-- SUPPLIED MATERIAL follows --

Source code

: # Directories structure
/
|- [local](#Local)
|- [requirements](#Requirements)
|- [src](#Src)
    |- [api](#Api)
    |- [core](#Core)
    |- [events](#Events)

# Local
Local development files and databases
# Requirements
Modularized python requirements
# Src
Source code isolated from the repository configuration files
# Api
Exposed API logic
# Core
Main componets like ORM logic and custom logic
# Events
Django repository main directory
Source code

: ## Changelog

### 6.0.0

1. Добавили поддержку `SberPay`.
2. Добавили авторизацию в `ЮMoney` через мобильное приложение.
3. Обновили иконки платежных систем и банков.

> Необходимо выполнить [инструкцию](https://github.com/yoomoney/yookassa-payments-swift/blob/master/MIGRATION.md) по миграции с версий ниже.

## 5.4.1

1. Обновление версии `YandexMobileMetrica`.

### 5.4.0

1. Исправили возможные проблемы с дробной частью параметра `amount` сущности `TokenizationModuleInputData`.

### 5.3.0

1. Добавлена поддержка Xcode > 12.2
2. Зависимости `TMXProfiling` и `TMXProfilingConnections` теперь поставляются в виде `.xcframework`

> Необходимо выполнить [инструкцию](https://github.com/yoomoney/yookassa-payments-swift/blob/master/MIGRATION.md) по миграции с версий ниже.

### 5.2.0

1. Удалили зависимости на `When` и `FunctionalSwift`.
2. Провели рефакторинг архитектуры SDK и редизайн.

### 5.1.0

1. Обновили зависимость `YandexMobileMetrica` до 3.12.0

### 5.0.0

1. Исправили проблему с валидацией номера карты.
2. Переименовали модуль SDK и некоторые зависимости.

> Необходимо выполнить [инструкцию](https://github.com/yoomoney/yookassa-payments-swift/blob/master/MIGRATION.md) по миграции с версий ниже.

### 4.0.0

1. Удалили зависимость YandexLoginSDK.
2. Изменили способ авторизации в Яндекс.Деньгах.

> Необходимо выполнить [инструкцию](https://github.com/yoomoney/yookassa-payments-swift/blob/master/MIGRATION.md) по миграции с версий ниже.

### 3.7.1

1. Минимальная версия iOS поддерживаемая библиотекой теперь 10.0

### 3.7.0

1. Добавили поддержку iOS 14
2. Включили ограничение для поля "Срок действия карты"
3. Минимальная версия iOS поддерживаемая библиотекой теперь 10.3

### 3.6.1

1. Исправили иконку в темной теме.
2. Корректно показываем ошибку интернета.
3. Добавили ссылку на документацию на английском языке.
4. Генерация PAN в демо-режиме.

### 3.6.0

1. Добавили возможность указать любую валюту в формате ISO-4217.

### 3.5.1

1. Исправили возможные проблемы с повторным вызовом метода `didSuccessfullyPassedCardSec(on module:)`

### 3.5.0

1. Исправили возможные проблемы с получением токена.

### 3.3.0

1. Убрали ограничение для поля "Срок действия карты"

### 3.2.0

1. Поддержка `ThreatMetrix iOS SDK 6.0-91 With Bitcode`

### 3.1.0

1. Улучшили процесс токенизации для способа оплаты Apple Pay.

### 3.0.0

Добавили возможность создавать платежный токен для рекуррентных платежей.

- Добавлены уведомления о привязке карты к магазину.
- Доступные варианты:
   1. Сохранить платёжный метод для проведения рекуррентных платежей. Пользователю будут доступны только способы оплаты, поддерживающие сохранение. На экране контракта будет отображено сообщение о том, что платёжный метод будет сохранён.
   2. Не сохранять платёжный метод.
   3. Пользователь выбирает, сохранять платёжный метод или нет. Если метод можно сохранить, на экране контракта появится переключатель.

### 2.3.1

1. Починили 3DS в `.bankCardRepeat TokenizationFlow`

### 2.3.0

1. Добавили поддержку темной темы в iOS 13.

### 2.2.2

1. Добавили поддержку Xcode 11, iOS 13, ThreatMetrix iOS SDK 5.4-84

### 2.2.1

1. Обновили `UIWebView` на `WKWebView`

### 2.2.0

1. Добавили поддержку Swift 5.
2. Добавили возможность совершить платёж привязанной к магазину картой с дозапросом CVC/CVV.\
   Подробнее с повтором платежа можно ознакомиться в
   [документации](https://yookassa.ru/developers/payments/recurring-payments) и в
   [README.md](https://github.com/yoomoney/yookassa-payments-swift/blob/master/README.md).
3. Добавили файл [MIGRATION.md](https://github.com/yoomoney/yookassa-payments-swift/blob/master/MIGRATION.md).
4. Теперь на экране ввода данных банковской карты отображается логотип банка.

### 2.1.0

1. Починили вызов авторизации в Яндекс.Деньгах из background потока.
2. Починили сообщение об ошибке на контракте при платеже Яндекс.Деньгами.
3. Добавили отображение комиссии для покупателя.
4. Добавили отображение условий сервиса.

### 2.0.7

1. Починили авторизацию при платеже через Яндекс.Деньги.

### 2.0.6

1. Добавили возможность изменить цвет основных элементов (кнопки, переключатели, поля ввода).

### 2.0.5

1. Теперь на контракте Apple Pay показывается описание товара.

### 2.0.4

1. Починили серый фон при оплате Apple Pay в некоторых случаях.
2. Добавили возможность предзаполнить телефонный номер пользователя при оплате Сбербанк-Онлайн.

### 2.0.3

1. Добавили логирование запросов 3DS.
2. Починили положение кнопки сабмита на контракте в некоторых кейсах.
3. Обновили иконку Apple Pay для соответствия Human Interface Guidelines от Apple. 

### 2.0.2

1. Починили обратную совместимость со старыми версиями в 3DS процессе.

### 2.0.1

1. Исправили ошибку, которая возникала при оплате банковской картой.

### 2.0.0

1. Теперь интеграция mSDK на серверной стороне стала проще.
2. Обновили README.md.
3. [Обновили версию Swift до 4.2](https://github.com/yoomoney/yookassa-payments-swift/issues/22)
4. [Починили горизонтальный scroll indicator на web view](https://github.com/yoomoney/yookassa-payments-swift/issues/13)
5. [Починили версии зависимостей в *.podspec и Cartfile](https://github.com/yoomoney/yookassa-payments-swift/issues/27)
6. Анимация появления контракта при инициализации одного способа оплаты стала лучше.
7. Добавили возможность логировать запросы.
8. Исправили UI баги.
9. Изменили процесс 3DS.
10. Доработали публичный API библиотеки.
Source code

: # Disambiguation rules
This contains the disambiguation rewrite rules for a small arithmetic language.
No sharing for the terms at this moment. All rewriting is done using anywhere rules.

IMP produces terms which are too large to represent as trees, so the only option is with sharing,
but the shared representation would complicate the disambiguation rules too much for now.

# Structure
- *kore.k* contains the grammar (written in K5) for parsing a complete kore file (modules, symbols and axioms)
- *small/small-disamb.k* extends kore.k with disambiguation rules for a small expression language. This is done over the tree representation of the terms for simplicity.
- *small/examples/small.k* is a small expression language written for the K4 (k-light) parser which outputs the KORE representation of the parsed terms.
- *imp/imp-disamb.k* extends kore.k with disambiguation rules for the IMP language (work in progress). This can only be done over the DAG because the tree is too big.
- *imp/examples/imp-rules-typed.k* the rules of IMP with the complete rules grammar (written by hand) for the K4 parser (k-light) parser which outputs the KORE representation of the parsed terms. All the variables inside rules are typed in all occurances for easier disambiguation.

-- SUPPLIED MATERIAL concluded --

**YOUR ASSIGNMENT**
Return only the lines above that run from the opening line through the line containing "1. Добавлена поддержка Xcode > 12.2", exactly as written.

**EXERCISE SOLUTION**
Source code

: # Directories structure
/
|- [local](#Local)
|- [requirements](#Requirements)
|- [src](#Src)
    |- [api](#Api)
    |- [core](#Core)
    |- [events](#Events)

# Local
Local development files and databases
# Requirements
Modularized python requirements
# Src
Source code isolated from the repository configuration files
# Api
Exposed API logic
# Core
Main componets like ORM logic and custom logic
# Events
Django repository main directory
Source code

: ## Changelog

### 6.0.0

1. Добавили поддержку `SberPay`.
2. Добавили авторизацию в `ЮMoney` через мобильное приложение.
3. Обновили иконки платежных систем и банков.

> Необходимо выполнить [инструкцию](https://github.com/yoomoney/yookassa-payments-swift/blob/master/MIGRATION.md) по миграции с версий ниже.

## 5.4.1

1. Обновление версии `YandexMobileMetrica`.

### 5.4.0

1. Исправили возможные проблемы с дробной частью параметра `amount` сущности `TokenizationModuleInputData`.

### 5.3.0

1. Добавлена поддержка Xcode > 12.2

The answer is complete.